Algérie : pénurie de cannabis dans les rues de la capitale
Algérie : pénurie de cannabis dans les rues de la capitale
Par Fahim Djebara (Contributeur Le Monde Afrique, Alger)
Les Algérois se contentent depuis deux mois de portions réduites d’un cannabis médiocre, au prix fort. Le fruit de la lutte contre la drogue, ou contre les migrants ?
« Le prix des bananes, des légumes, de l’électricité, de l’essence… est déjà en hausse, et maintenant le cannabis ? C’est trop ! », rigole Farid en roulant un joint avec le petit morceau qu’il vient de recevoir par son livreur habituel de pizzas. A cause de la pénurie qui frappe Alger depuis la fin décembre, le prix de la résine a parfois doublé. « Autrefois, pour la même somme, j’avais une savonnette de cette taille, montre avec la main le jeune habitant de Poirson, un quartier résidentiel, en mimant ce qui ressemblerait davantage à un bon gros savon de Marseille. Mais j’ai de la chance, j’arrive encore à me fournir. »
« Au début, je me suis demandé si ça ne concernait que mes fournisseurs, se souvient Reda, jusqu’à ce qu’un ami mette un post sur Facebook : ‘wesh les Algérois ! qu’est ce qui se passe avec le shit ? !!’ ». Les internautes s’en sont donné à cœur joie sur les réseaux sociaux sans se soucier de leur surveillance, s’étonne-t-il. Les autorités semblent plus occupées à traquer les délits d’opinion.
La majorité du kif provient du Maroc
La presse a peu rendu compte du phénomène, même si le site parodique El Manchar expliquait le 15 janvier dernier comment, « à Alger, il devient plus difficile de trouver du shit que du lait », un liquide dont l’approvisionnement est parfois irrégulier. « Grave pénurie de zetla : l’Algérie accuse le Maroc de vouloir déstabiliser le pays », titrait le media.
L’origine d’une telle rupture se trouve effectivement à la frontière de l’Algérie avec son voisin, premier producteur mondial de cannabis avec l’Afghanistan, selon l’Office des Nations unies contre la drogue et le crime. D’ailleurs, les consommateurs algérois, un peu envieux, se plaignent aussi de la piètre qualité de la résine, sèche, qui arrive jusqu’à eux, alors qu’à l’ouest, notamment à Oran, « elle s’émiette toute seule dans ta main », soutient Redouane.
Sur les 109 tonnes de résine saisies en 2016, 74,34 % provenaient de l’ouest, selon l’Office national de lutte contre la drogue et la toxicomanie (ONLDT).

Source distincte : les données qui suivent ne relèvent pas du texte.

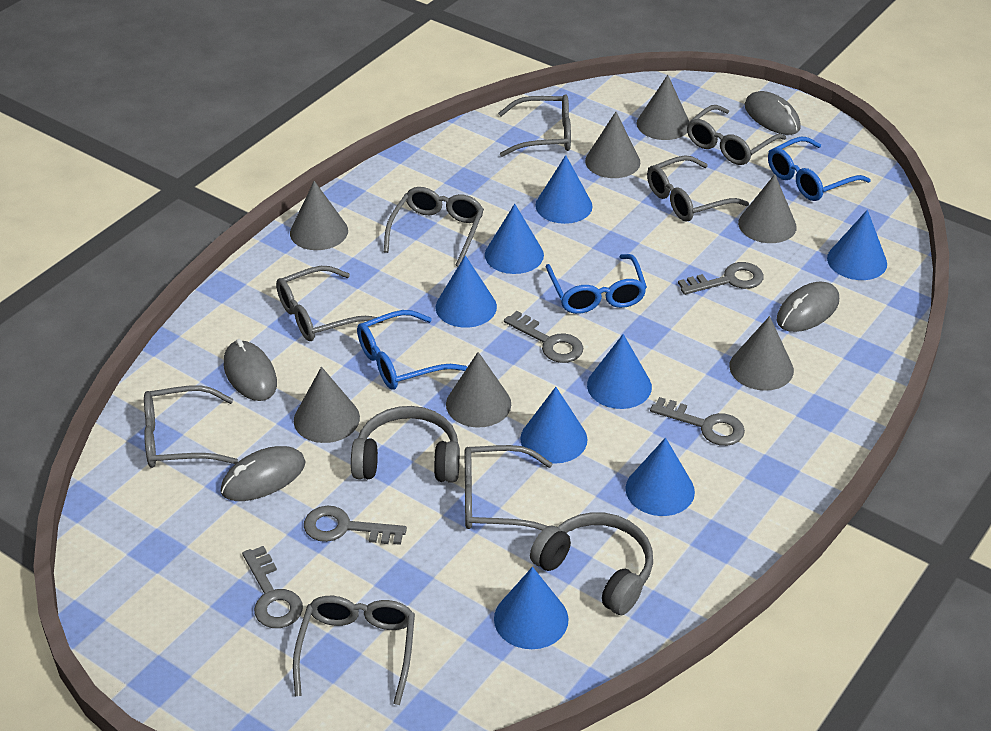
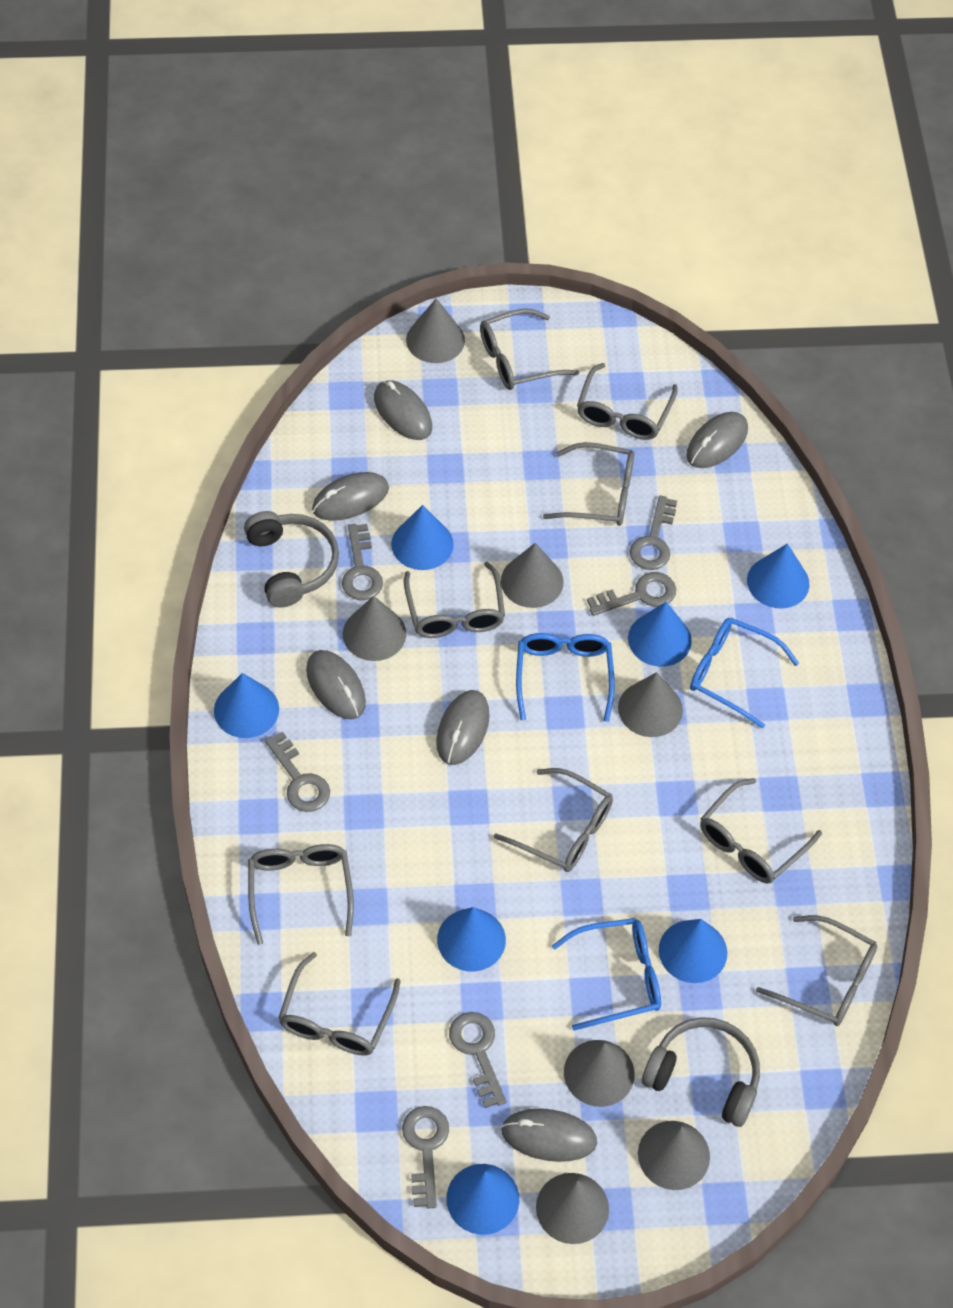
blue cone: [436,255,497,328] [485,204,544,274] [494,567,569,649] [520,387,587,464] [535,155,593,224] [587,334,652,409] [625,438,695,516] [827,210,887,280] = 8 -> [214,673,279,738] [391,505,454,570] [437,907,506,972] [446,1164,519,1235] [628,602,692,667] [659,919,727,983] [747,543,809,609] = 7
grey glasses: [144,385,238,468] [276,266,383,341] [293,596,415,705] [384,187,484,267] [465,445,552,530] [498,94,571,157] [647,155,749,222] [687,105,786,165] = 8 -> [248,844,354,945] [278,952,401,1056] [404,561,505,638] [480,308,579,390] [494,768,613,872] [543,442,634,526] [577,363,678,440] [700,778,822,884] [756,915,878,1026] = 9
grey key: [242,546,303,628] [304,506,407,545] [504,311,583,363] [650,397,745,446] [678,262,764,295] = 5 -> [265,731,330,812] [342,524,383,600] [402,1106,449,1209] [449,1012,506,1108] [587,572,676,616] [630,495,677,570] = 6
grey mouse: [221,446,306,501] [224,339,277,401] [744,91,801,135] [777,282,839,332] = 4 -> [306,650,366,719] [312,472,389,521] [374,380,432,440] [436,690,490,765] [501,1109,597,1162] [686,412,748,468] = 6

La gendarmerie de la région indique avoir à elle seule saisi 67 tonnes de kif traité provenant du Maroc.
L’autre frontière clôturée
« Chaque fin d’année, on est habitués à manquer de shit car beaucoup d’officiers de la frontière font du zèle pour obtenir des avancements, croit savoir ce vendeur de Dely Brahim. Mais cette année, poursuit-il, ça se prolonge à cause du renforcement de la surveillance contre les migrants. »
Depuis quatre ans, Marocains et Algériens, dont la frontière commune est fermée pour raisons diplomatiques depuis 1994, communiquent régulièrement sur leur volonté, plus ou moins mise en œuvre, de sécuriser leurs frontières par des clôtures, des murs ou des tranchées à l’efficacité douteuse. Les premiers disent vouloir se prémunir du terrorisme, les seconds de la contrebande (notamment d’essence et de drogue). Quant aux migrants, les deux pays s’accordent à vouloir leur barrer la route.
Christian, jeune camerounais en situation irrégulière, fait le lien entre les difficultés que ses camarades rencontrent pour traverser la frontière et la pénurie de cannabis. Le 2 février dernier, le quotidien gouvernemental El Moudjahid revenait lui aussi, dans un même article, sur l’arrestation de trafiquants de drogue et de migrants clandestins, à la frontière ouest, lors d’opérations pourtant distinctes.
« Peut-être que cette pénurie est une façon de nous pousser à consommer algérien ? », s’amuse un jeune fumeur, en référence au mouvement lancé en 2015 dans le pays en faveur des produits nationaux. Disgrâce d’un baron de la drogue proche du pouvoir ? Rétention de production pour faire monter les prix ? Les Algérois se perdent en conjectures. Mais peu d’entre eux, comme Brahim, un proche de hauts gradés qui assure que l’ordre a été donné à l’armée de rendre la frontière hermétique, évoquent naturellement une autre possibilité : l’éventuel succès de la lutte contre la drogue.
L’ONLDT se félicite pourtant d’une baisse de 13,9 % des prises par rapport à 2015. Un résultat que l’institution, qui n’évoque pas l’éventualité d’une efficacité moindre, attribue au « renforcement du dispositif sécuritaire aux frontières ».